Listener Andrew in North Pole, Alaska listens to Into Tomorrow on KFBX 970 AM and asked us about the perils of Windows Update:
Do you hear of anyone having issues with their wireless network cards being shut down because of Windows Updates? I have not updated my laptop in about 4 months because I have yet to find a fix from the manufacturer or anyone else.
Andrew, you’re not alone and this is one the reasons so many people hate Windows 10 autoupdate policy: sometimes Windows updates break drivers.
You probably don’t need a fix, since the manufacturer won’t consider there is anything to fix, their drivers work just fine, you just replaced them with someone else’s drivers that don’t work (in this case whatever Microsoft pushed).
You actually need to go back to whatever drivers you used to have before, so rather than looking for something that fixes the broken WiFi functionality, just look for current drives from the manufacturer and hopefully that will make the problem go away.
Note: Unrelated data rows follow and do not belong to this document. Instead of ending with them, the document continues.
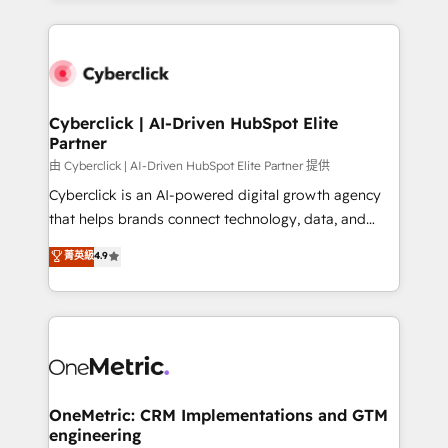
organisations scale smarter and grow stronger.
website, or build your new one.
Cyberclick | AI-Driven HubSpot Elite
Partner
由 Cyberclick | AI-Driven HubSpot Elite Partner 提供
Cyberclick is an AI-powered digital growth agency
that helps brands connect technology, data, and
creativity to achieve measurable results. Founded in
菁英級
4.9
Barcelona and operating across Spain, LATAM, and
the UK, we support global companies in building
smarter marketing, sales, and customer success
strategies. As the only HubSpot Elite Partner in
Iberia (Spain & Portugal), we combine human insight
with intelligent automation to drive sustainable
growth. Our multidisciplinary team designs solutions
OneMetric: CRM Implementations and GTM
engineering
that simplify complexity, boost performance, and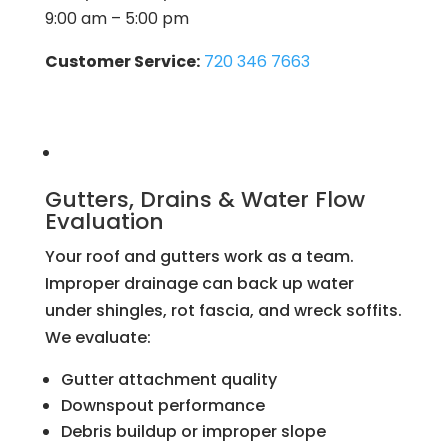
9:00 am – 5:00 pm
Customer Service:
720 346 7663
Gutters, Drains & Water Flow
Evaluation
Your roof and gutters work as a team.
Improper drainage can back up water
under shingles, rot fascia, and wreck soffits.
We evaluate:
Gutter attachment quality
Downspout performance
Debris buildup or improper slope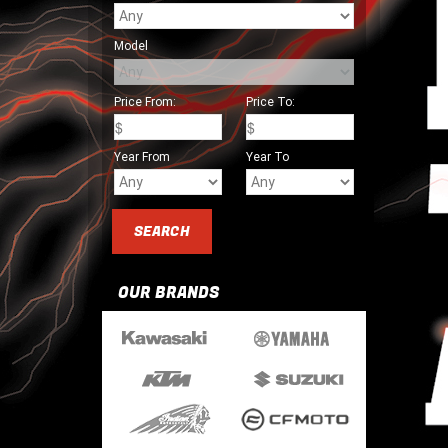
Model
Price From:
Price To:
Year From
Year To
OUR BRANDS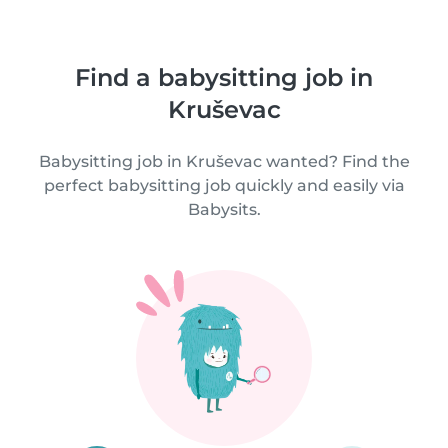
Find a babysitting job in
Kruševac
Babysitting job in Kruševac wanted? Find the
perfect babysitting job quickly and easily via
Babysits.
Make Windows do the dirty work
The easiest way to go back to the drivers you used to have use, is actually to have Windows do it.
- Right click on “Computer” and select “Manage”
- Select “Device Manager”
- Double click on the wireless driver under “Network adapters”
- Select the “Driver” tab
- Finally click on “Roll Back Driver”
That should put things back to how they were before.
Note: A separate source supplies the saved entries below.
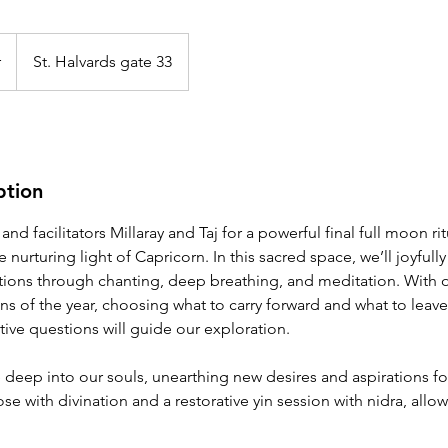
r
St. Halvards gate 33
ption
nd facilitators Millaray and Taj for a powerful final full moon rit
nurturing light of Capricorn. In this sacred space, we’ll joyfully
ntions through chanting, deep breathing, and meditation. With o
ons of the year, choosing what to carry forward and what to leav
ive questions will guide our exploration.
e deep into our souls, unearthing new desires and aspirations f
se with divination and a restorative yin session with nidra, allo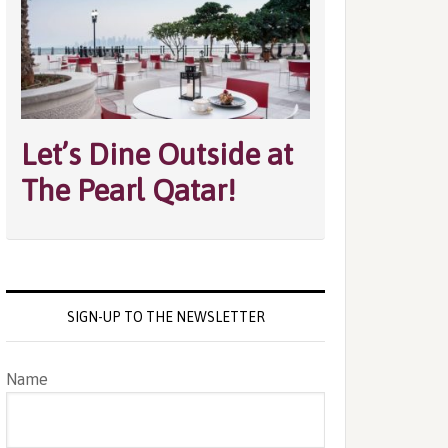
Let’s Dine Outside at
The Pearl Qatar!
SIGN-UP TO THE NEWSLETTER
Name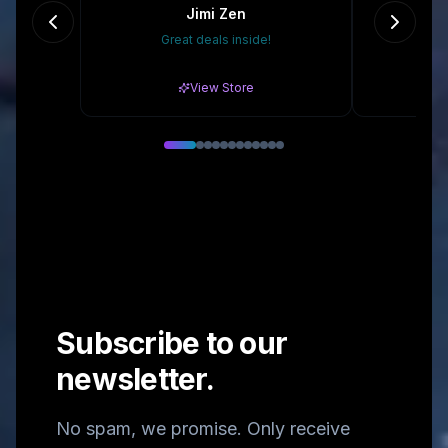
Jimi Zen
Great deals inside!
15% 
View Store
Subscribe to our
newsletter.
No spam, we promise. Only receive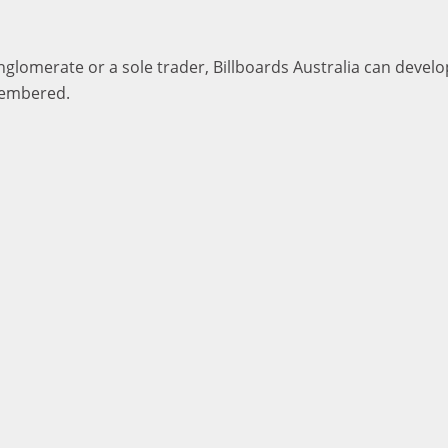
lomerate or a sole trader, Billboards Australia can develop
membered.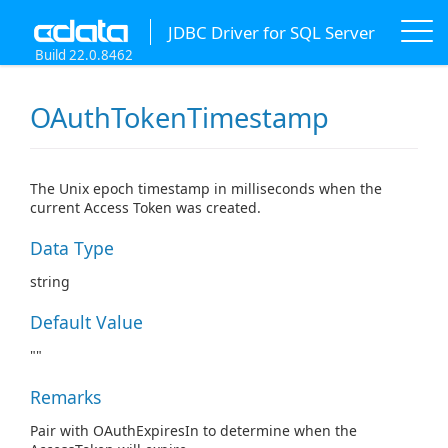
JDBC Driver for SQL Server
Build 22.0.8462
OAuthTokenTimestamp
The Unix epoch timestamp in milliseconds when the
current Access Token was created.
Data Type
string
Default Value
""
Remarks
Pair with OAuthExpiresIn to determine when the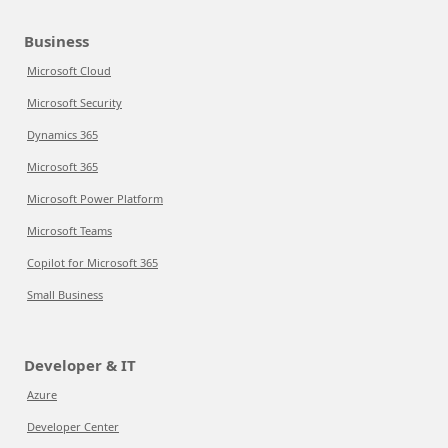
Business
Microsoft Cloud
Microsoft Security
Dynamics 365
Microsoft 365
Microsoft Power Platform
Microsoft Teams
Copilot for Microsoft 365
Small Business
Developer & IT
Azure
Developer Center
Are you fighting a losing battle?
Windows 10 Home doesn’t ask you whether or not you want updates, it simply installs them. So you might find yourself right back in the same position again soon. You might want to check with the computer’s manufacturer, as opposed to the wireless card manufacturer, and see whether they offer a driver and wireless settings combo package. Some do.
Having a combination like that will sometimes allow you to bypass the drivers from the wireless card manufacturer and Microsoft, at the same time.
The other thing we have to say is that when we heard stories like yours, they almost always turn out to come from older model computers. There is no question that planned obsolescence is a real thing in the tech world, so you might be fighting a losing battle against replacing your computer sooner than you’d otherwise like.